Regulating quotation isn’t the way to give all the nation’s publishers a fair deal. Cleaning up the ad-tech market is a far better approach. For example, regulators could consider the following:
- Restrict firms from offering both “demand-side” and “supply-side” ad services. Today, the ad-tech giants routinely represent both sellers of advertising space (publishers) and buyers (advertisers) in the same transaction, creating many opportunities for cheating in ways that benefit the platforms at the expense of publishers. The law should require companies to represent either the buyers of ads or the sellers, but not both;
- Require ad-tech platforms to disclose the underlying criteria (including figures) used to calculate ad revenues and viewership, backstopped by independent auditors;
- Find ways to allow smaller players to participate in real-time bidding for ad space; and
- Build on Brazil’s data protection law to make surveillance advertising less attractive and encourage non-invasive, content-based advertising that uses the text of articles, not the behavior of readers, to target ads. This would erode the data advantage enjoyed by companies that have practiced decades of nonconsensual mass surveillance.

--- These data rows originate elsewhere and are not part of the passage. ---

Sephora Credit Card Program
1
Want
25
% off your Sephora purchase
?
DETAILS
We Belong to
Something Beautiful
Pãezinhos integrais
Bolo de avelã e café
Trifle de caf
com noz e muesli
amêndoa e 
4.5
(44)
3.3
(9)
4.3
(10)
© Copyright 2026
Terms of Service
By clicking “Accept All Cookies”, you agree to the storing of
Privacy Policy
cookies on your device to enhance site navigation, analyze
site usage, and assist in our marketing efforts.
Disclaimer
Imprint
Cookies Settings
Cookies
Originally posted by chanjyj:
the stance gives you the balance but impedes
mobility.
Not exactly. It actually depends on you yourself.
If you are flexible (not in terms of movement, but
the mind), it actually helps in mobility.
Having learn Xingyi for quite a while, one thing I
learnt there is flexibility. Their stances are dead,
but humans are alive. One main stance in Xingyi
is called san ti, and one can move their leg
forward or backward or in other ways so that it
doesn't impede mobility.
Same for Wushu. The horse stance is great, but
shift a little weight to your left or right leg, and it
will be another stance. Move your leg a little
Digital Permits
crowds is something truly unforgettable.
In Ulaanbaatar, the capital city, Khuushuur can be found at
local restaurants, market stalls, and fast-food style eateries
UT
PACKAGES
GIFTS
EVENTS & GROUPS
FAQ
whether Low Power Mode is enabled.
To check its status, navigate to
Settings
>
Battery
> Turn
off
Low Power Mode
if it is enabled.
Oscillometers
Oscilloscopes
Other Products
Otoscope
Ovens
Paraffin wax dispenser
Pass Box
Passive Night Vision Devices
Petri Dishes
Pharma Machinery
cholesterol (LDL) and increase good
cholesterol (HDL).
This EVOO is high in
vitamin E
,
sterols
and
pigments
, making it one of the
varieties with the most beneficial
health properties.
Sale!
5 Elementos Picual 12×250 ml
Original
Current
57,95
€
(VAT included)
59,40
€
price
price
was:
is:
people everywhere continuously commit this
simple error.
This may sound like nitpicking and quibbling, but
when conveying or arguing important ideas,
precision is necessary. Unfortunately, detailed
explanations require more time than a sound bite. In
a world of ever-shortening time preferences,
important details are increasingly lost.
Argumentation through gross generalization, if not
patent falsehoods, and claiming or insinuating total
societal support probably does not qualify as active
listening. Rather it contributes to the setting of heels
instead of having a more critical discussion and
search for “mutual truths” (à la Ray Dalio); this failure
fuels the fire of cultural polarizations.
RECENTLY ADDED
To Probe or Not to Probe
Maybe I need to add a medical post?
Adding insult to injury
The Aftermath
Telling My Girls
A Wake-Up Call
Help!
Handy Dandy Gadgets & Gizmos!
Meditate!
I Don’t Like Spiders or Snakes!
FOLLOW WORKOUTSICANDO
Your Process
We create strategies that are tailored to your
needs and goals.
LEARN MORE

These measures may take longer and might require more administration than a “remuneration obligation,” but they have one signal advantage: they will work. A hastily constructed, underspecified remuneration obligation is the epitome of the Silicon Valley ethic of “move fast and break things” – it’s the kind of thinking that created this mess in the first place. By contrast, restructuring the ad market to make it fair to publishers, to eliminate mass surveillance, and to purge it of widespread fraud is a project that involves “moving slowly and fixing things.” It is the antidote to Silicon Valley’s toxicity.
When we allow debates about compensation for publishers and the sustainability of journalism to be posed as a battle between Big Tech and Big Media, we miss the real stakes: fostering freedom of expression, and access to information and knowledge. Good digital policy should strive for an online environment with a rich plurality of voices and a diverse range of solid news sources. These priorities will not emerge from private deals cut between media and tech giants in back rooms, and giving either side more power and less competition from upstarts will only make things worse.
Brazilian civil society has rejected the proposition that we must choose one or the other. They are demanding more diversity and fairness, not entrenchment for dominant and highly concentrated players. Brazilian legislators should listen and drop the flawed remuneration obligation from the Fake News bill.